Startup led by Zionsville researcher receives $10K to fight pulmonary embolism


By Chris Bavender

Nathan Alves, a Zionsville researcher leading a startup working to find drugs to treat blood clots in the lungs, and his team recently received a boost in their efforts to grow the company.


Founded this year by the IU School of Medicine’s Dept. of Emergency Medicine, Indiana Lysis Technologies won third place and $10,000 in the 2017 BioCrossroads New Venture Competition. ILT is a product-based drug discovery company that utilizes nanotechnology to develop therapeutics to treat pulmonary embolisms.

“At ILT we seek to administer active agents via nanoparticles that digest blood clots that largely bypass intrinsic activation of clot digesting proteins,” said Alves, an assistant professor in the Dept. of Emergency Medicine. “This allows us more control over clot digestion in the body, which we believe will greatly reduce off-target bleeding.”

The Centers for Disease Control and Prevention estimates that as many as 900,000 people in the U.S. could be affected each year by pulmonary embolisms, and about a quarter of the time the first symptom is sudden death.

Winning third place in the BioCrossroads New Venture Competition will help ILT – which also includes Dept. of Emergency Medicine professors and vice chair of research Dr.

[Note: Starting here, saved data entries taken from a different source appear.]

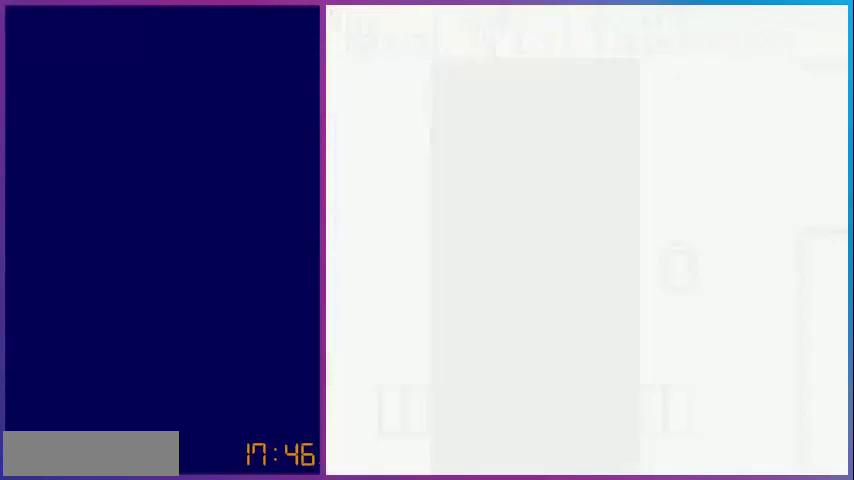
{"buttons": [], "events": []}
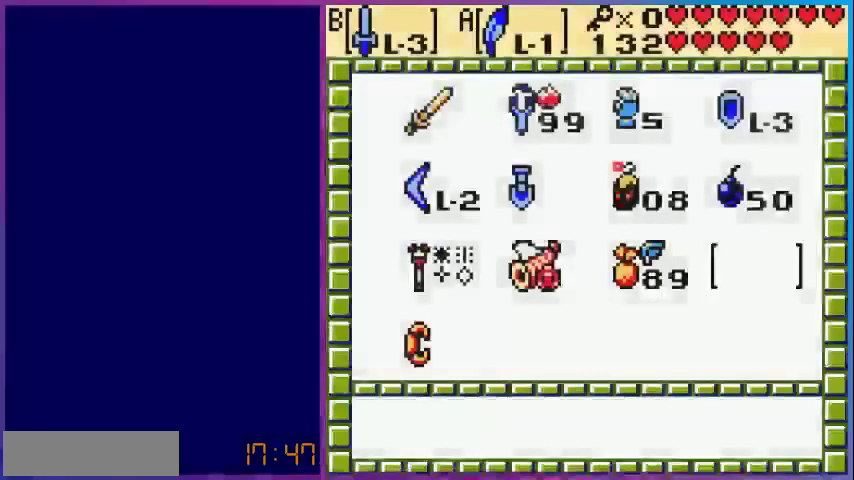
{"buttons": [], "events": [[400, "DPAD_UP", "down"], [480, "DPAD_UP", "up"]]}
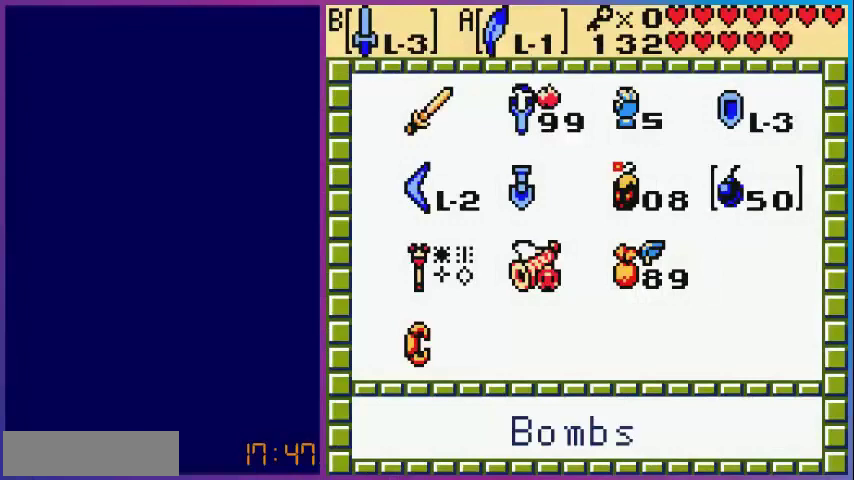
{"buttons": ["DPAD_DOWN"], "events": [[120, "DPAD_LEFT", "down"], [160, "DPAD_LEFT", "up"], [440, "DPAD_DOWN", "down"]]}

Jeffrey Kline in the role of vice president and chief medical officer – expand its local network as it begins to grow the company.

“It is important to establish a solid team of advisors early on in a new venture to provide for the greatest potential for success,” Alves said. “The money will also allow us to advance the science to be more competitive in future fund raising.”

Alves said being named a finalist and winning third place in the competition was an honor.

“Being in a state that fosters life science growth, such as Indiana, provides unique opportunities through BioCrossroads that is not present in all states,” Alves said.

Alves said the competition is only a first step as ILT continues to commercialize the next generation of safer clot-digesting therapeutics.

“Our next steps are to apply for federal SBIR/STTR funding to further validate the technology and strengthen our position for expansion,” he said.